TEXT BLOCK:
How to find radius if I know angle and velocity

[chiarama]

I'm designing RC car and need to know the radius of circle when I drive corner.
I know the angle of the wheel and car velocity.

how can I calculate? I think I learned about it in the general physics class but I don't remember.

 

[Gear300]

Radius of the arc of the turn or radius of the wheel?

 

[chiarama]

Radius of the arc of the turn or radius of the wheel?

radius of the arc of the turn. Thank you for interest!

 

[Gear300]

When you said angle of wheel, I'm assuming the angle of the front wheel is turned in order for turning the car.

I made assumptions here and there, and so according to experience, there is a good chance I made some mistakes. According to what I got, the velocity does not determine the radius of the curve, but the angle of the wheel, theta_w, and the length of the car, l_e, do (so you'll need an additional measurement). Also, the translational velocity of the wheels is not the translational velocity of the car while turning - I got v*cos(theta_w) for that value (disregarding friction while turning). What I got for the radius was r = 1/(l_e*tan(theta_w)). If anyone could confirm/correct it, it'd be helpful.

 

[chiarama]

When you said angle of wheel, I'm assuming the angle of the front wheel is turned in order for turning the car.

I made assumptions here and there, and so according to experience, there is a good chance I made some mistakes. According to what I got, the velocity does not determine the radius of the curve, but the angle of the wheel, theta_w, and the length of the car, l_e, do (so you'll need an additional measurement). Also, the translational velocity of the wheels is not the translational velocity of the car while turning - I got v*cos(theta_w) for that value (disregarding friction while turning). What I got for the radius was r = 1/(l_e*tan(theta_w)). If anyone could confirm/correct it, it'd be helpful.

I tried to prove your answer but I couldn't. can you explain how you got that result?
And when you mention the length of the car, do you mean distance between center of front and rear wheel?

 

[Gear300]

And when you mention the length of the car, do you mean distance between center of front and rear wheel?

Yup.

The car movement could be modeled as an arc of a circle. With a constant speed the centripetal acceleration is a = v²/r. Usually when referring to cars in circular motion, it is said that the static friction provides the centripetal force (otherwise there will be kinetic friction and the car speeds in a tangent). However, the car does not have to be in circular motion to experience static friction, so more directly or indirectly, what is allowing for the the motion is the turn/angle of the wheel. What I did was I first just focused on the car as my system (you can draw it out as a line that is moving forward with a velocity v, in which the length of the line is the length of from the rear wheel to the front wheel). In this situation, the only wheels turned are the front wheels; therefore, the velocity at the front of the car/line is at an angle to the car/line, so part of the velocity is in the forward direction of the car and part is in the perpendicular direction. Since the rear wheels are focused on the ground by static friction, you could look at it as the line moving forward with a velocity equivalent to the component in the forward direction (v*cos(theta_w)) and rotating due to the component perpendicular to the car (v*sin(theta_w)). As the line rotates, the forward direction changes - altogether, you have the car moving in an arc. The angular velocity of the rotation of the car is negative the angular velocity of the revolution of the car. The centripetal acceleration is also a = v*w (w is the angular velocity of the revolution and v is the tangential velocity, which is v*cos(theta_w )). With that, you can solve for the radius. Of course, I might also be wrong about this.

 

[chiarama]

I tried to prove your answer but I couldn't. can you explain how you got that result?
And when you mention the length of the car, do you mean distance between center of front and rear wheel?

When you said angle of wheel, I'm assuming the angle of the front wheel is turned in order for turning the car.

Also, the translational velocity of the wheels is not the translational velocity of the car while turning - I got v*cos(theta_w) for that value (disregarding friction while turning). What I got for the radius was r = 1/(l_e*tan(theta_w)). If anyone could confirm/correct it, it'd be helpful.

Thank you for your answer!
I also tried to solve this problem in my way and got different result with yours. in case of my result, length of the car is proportional to the radius.
when we think about bus and car, which one has smaller radius when turn? its confusing..lol

and when we think about the dimension, if we have 1/le in the result, it will be 1/m which is incorrect...

INFORMATION:
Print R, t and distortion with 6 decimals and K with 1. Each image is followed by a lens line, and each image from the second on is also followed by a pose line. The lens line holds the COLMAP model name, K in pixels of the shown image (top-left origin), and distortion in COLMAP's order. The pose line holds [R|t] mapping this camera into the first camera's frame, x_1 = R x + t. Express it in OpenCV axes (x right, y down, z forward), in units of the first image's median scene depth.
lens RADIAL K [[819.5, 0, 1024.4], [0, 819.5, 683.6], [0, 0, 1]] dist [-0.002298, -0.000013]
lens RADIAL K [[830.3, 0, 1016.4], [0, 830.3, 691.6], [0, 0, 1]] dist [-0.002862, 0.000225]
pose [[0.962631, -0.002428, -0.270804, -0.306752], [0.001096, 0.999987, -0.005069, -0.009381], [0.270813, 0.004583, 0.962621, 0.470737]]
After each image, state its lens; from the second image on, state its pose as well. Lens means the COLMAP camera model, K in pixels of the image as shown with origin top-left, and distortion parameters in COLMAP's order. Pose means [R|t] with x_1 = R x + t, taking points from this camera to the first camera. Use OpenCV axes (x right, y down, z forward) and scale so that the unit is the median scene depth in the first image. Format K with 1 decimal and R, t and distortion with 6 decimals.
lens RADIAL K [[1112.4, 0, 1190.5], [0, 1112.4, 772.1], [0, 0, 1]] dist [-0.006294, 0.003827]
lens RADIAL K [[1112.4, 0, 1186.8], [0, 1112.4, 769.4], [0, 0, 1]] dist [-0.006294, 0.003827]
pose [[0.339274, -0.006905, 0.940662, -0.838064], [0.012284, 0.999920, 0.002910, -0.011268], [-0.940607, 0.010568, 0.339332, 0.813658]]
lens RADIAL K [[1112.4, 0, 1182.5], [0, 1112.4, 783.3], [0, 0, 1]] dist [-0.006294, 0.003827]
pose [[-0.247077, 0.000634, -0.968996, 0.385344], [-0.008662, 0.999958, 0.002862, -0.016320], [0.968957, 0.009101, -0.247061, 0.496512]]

WHAT THIS TASK INVOLVES: Copy the passage from the turning-radius thread that starts with the words "I also tried" and stops after the words "to the radius.".

EXERCISE RESULT:
I also tried to solve this problem in my way and got different result with yours. in case of my result, length of the car is proportional to the radius.